Implementation details
The diffusion model was trained on a computer with a Windows 10 operating system. The computer had 64GB of RAM and used an NVIDIA 3090 graphics card with 24 GB of memory. The training software used was PyTorch, with each image undergoing 100 iterations. The image preprocessing method involved the computer resizing the input images proportionally to a maximum resolution of 512 pixels on the longer side. Data augmentation was performed using horizontal flipping. The model’s learning rate was set to 0.000001, and the batch size was set to 24. Xformers and FP16 were utilized for accelerated computations. The total training time for fine-tuning the diffusion model was 20 hours.
ADSSFID-49 dataset
This research aimed to generate a large quantity of aesthetically pleasing and specified decoration-style interior designs using text. Due to the lack of interior datasets with aesthetic scores, this study created the aesthetic decoration style and spatial function interior dataset (ADSSFID-49). Expert interior designers curated this dataset from reputable websites such as “3d6646,” “om47,” and “znzmo48.” Initially, the designers procured over 40,000 free, high-quality images from these sources. Subsequently, they meticulously evaluated each image, excluding those displaying incongruent decoration styles or unclear details. A stringent selection process was followed, and more than 20,000 images aligned with the established criteria. Furthermore, designers manually annotated the decoration styles and spatial functionalities depicted in these images. Ultimately, employing an open-source aesthetic evaluation mode49, aesthetic scores were assigned to each image, culminating in the formation of ADSSFID-49.
We employed a state-of-the-art aesthetic scoring model49 for the automated aesthetic annotation of interior design images. This model, proposed in 2023, was trained on a dataset of 137,000 images with aesthetic scores. The authors of this method indicate that their proposed model outperforms other mainstream models in terms of aesthetic score prediction49. We utilized this model to automatically annotate the aesthetic scores of each image in the ADSSFID-49 dataset. To make the diffusion model easier to train, we normalized all scores using a mapping that adheres to a normal distribution, resulting in integer scores between 1 and 10. The distribution of aesthetic scores for the processed ADSSFID-49 images can be seen in Fig. 5.
We enlisted the expertise of professional designers to manually annotate the decoration styles and spatial functions of the ADSSFID-49 dataset. The decoration style annotations encompass seven categories: “Contemporary style”, “Chinese style”, “Nordic style”, “Japanese style”, “European style”, “Industrial style”, and “American style”. The spatial function annotations also consist of seven categories: “Children’s room”, “Study room”, “Bedroom”, “Bathroom”, “Living room”, “Dining room”, and “Kitchen”. The distribution of the different categories of images is shown in Table 1.

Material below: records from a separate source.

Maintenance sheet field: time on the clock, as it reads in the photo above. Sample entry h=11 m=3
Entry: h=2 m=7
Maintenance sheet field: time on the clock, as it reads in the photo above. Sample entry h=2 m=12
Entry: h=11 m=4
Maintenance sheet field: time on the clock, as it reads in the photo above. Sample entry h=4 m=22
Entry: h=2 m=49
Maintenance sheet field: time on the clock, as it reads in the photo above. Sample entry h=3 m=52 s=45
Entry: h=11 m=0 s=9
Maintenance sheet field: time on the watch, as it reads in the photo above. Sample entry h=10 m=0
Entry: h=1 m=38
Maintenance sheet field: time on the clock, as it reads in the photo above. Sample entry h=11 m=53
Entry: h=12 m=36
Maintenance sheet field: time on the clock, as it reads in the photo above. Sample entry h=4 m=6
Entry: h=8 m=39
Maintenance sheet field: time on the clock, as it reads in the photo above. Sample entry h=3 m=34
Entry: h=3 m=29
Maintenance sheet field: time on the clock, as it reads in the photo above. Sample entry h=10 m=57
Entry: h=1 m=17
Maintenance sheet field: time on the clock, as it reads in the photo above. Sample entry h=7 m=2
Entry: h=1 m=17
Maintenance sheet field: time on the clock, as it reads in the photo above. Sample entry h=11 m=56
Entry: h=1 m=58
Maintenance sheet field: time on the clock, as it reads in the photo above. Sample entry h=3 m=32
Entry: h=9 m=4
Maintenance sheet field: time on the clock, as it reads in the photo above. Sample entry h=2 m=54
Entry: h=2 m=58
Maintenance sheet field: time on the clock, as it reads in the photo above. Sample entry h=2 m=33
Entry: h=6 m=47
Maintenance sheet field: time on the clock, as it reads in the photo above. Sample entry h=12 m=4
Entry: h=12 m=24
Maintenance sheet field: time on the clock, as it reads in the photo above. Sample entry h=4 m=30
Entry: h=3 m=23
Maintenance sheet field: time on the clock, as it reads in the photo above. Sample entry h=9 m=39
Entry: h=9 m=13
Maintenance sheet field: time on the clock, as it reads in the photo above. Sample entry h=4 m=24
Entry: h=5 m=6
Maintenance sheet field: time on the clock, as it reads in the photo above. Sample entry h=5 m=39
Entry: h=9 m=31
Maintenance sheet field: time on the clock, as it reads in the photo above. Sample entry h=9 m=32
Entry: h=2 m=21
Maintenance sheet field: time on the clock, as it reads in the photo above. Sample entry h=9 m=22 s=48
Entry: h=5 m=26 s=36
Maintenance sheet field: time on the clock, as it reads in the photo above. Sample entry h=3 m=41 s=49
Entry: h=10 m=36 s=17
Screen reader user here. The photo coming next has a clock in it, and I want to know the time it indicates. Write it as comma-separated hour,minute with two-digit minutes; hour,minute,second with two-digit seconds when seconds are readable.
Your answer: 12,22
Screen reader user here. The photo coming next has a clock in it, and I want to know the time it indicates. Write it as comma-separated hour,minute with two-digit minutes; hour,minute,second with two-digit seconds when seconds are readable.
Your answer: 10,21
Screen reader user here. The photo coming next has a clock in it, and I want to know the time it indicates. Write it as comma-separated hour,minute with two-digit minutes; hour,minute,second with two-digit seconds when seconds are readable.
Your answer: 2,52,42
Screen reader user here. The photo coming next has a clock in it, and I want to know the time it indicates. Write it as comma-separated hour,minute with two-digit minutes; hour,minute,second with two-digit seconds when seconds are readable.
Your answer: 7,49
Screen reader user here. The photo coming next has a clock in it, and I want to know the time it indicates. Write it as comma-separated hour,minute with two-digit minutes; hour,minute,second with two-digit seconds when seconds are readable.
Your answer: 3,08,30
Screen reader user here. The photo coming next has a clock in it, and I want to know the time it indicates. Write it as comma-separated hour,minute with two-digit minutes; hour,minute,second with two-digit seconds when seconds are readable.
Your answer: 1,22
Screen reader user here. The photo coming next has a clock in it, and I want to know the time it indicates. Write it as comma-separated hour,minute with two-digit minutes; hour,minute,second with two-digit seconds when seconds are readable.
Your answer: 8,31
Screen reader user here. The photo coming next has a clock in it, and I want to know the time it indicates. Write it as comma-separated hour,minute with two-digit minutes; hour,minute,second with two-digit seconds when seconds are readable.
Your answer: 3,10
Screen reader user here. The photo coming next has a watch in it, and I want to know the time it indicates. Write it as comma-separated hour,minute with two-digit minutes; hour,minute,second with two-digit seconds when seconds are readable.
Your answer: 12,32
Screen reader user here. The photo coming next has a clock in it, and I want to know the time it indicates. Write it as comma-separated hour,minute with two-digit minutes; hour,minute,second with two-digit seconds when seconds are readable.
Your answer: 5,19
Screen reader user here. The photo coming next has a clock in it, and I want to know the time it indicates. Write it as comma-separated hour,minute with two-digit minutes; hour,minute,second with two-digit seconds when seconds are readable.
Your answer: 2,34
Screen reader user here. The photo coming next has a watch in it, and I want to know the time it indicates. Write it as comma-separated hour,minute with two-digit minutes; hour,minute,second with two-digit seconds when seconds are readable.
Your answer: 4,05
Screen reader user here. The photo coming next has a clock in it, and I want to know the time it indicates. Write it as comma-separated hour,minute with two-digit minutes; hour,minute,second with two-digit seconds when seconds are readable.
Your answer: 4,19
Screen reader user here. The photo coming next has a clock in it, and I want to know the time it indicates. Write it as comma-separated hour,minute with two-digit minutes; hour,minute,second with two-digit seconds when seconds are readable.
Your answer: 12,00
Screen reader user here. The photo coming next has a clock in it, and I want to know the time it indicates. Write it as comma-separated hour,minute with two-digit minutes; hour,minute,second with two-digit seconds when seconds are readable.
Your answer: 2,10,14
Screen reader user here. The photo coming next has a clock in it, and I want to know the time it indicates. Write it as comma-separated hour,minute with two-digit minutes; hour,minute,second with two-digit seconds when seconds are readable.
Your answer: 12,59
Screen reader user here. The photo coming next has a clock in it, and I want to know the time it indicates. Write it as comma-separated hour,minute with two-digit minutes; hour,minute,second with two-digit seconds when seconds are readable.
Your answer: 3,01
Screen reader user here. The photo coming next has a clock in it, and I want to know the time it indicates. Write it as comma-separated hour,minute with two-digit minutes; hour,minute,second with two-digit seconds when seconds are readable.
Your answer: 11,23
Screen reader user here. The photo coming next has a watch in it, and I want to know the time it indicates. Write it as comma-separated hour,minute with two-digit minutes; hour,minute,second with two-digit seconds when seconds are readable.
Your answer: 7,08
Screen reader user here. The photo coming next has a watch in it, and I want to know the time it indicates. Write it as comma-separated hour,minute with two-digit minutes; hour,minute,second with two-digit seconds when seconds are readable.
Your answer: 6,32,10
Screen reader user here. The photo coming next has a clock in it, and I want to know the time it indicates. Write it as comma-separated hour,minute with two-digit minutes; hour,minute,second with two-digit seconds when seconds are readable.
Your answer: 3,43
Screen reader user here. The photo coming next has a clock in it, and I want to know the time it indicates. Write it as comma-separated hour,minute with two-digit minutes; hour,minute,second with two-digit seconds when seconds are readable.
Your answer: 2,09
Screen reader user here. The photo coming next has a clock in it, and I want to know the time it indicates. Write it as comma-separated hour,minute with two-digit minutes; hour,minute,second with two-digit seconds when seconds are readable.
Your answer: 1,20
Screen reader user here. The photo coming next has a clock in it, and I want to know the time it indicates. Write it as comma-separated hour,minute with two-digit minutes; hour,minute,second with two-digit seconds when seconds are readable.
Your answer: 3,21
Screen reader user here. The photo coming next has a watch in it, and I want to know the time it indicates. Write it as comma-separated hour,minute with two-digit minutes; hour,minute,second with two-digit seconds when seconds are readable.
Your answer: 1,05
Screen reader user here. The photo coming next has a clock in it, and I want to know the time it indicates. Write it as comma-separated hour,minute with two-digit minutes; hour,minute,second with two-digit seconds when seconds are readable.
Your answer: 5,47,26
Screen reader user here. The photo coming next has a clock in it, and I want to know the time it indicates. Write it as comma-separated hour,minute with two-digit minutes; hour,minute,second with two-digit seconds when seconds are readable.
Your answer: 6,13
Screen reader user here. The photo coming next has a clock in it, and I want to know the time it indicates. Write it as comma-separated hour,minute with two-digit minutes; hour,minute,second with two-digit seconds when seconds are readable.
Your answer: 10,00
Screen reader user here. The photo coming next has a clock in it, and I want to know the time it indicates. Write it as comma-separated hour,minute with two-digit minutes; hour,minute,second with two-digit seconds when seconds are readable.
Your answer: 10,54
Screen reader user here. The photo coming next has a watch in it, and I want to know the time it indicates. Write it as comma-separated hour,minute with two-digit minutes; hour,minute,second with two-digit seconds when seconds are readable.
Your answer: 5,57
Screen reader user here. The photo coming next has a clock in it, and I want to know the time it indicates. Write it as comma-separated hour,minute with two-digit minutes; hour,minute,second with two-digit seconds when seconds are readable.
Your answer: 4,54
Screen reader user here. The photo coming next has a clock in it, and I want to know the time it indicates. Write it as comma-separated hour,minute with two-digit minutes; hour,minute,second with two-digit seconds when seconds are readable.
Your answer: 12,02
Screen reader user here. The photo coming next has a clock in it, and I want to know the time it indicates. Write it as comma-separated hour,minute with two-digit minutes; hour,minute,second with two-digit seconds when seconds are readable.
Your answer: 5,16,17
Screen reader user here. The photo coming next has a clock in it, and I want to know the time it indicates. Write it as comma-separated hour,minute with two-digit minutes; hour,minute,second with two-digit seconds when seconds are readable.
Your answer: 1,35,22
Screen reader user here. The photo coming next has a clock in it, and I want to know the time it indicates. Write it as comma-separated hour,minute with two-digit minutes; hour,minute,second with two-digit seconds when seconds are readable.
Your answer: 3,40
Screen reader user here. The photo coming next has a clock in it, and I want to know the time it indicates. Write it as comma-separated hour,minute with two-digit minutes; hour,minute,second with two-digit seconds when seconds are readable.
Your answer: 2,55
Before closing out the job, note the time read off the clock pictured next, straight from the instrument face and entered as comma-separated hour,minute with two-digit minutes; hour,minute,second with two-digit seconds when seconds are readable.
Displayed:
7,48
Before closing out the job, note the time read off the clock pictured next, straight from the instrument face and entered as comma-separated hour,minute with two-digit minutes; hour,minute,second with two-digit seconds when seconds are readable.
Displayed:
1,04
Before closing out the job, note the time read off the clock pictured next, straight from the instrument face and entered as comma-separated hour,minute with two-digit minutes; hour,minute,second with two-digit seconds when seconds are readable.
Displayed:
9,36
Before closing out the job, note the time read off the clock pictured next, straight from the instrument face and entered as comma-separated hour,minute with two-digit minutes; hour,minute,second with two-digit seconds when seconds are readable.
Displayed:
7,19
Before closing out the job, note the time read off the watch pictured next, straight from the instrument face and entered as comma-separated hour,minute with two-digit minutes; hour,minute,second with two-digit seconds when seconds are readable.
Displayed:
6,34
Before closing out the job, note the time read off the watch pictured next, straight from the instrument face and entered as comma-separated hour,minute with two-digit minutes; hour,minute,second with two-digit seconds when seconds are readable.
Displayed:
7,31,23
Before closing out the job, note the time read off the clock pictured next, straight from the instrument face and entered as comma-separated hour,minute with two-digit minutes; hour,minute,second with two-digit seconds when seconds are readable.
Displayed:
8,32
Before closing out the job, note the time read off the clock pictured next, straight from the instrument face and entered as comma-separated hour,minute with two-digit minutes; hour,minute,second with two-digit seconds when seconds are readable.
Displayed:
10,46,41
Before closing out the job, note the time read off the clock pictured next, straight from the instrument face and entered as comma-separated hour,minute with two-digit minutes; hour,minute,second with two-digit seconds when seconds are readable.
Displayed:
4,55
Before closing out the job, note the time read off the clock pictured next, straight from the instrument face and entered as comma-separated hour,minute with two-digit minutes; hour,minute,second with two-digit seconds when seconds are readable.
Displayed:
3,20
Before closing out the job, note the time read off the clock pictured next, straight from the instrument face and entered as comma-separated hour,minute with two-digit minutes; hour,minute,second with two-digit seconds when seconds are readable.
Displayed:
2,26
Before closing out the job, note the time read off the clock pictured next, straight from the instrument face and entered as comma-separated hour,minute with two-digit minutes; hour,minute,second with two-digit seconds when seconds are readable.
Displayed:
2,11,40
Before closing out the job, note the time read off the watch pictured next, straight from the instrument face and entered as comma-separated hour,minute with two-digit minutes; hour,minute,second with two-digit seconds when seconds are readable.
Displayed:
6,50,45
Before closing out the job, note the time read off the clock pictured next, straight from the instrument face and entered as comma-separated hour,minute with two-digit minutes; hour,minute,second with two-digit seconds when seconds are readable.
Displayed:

From Table 1, we can observe that in the ADSSFID-49 dataset, when sorted by a decoration style, the “Contemporary style” has the highest number of images (5153 images), while the “Japanese style” has the fewest (2108 images). When sorted by spatial function, the “Living room” category has the highest number of images (5161 images), while the “Kitchen” category has the fewest (1490 images). In total, there are 22,403 images in the dataset. Figure 6 shows some training data samples.
Evaluation metrics
The evaluation of interior design involves subjective and objective assessments. Typically, conventional objective evaluation methods employ computerized techniques to assess image clarity and compositional coherence. However, considering that our focus in interior design evaluation is not solely on image clarity or compositional coherence but on the aesthetic appeal of the generated interior designs, the consistency of decoration styles, and the rationality of spatial functions, these aspects require subjective evaluations by professional designers. Therefore, we did not employ conventional objective evaluation methods50,51.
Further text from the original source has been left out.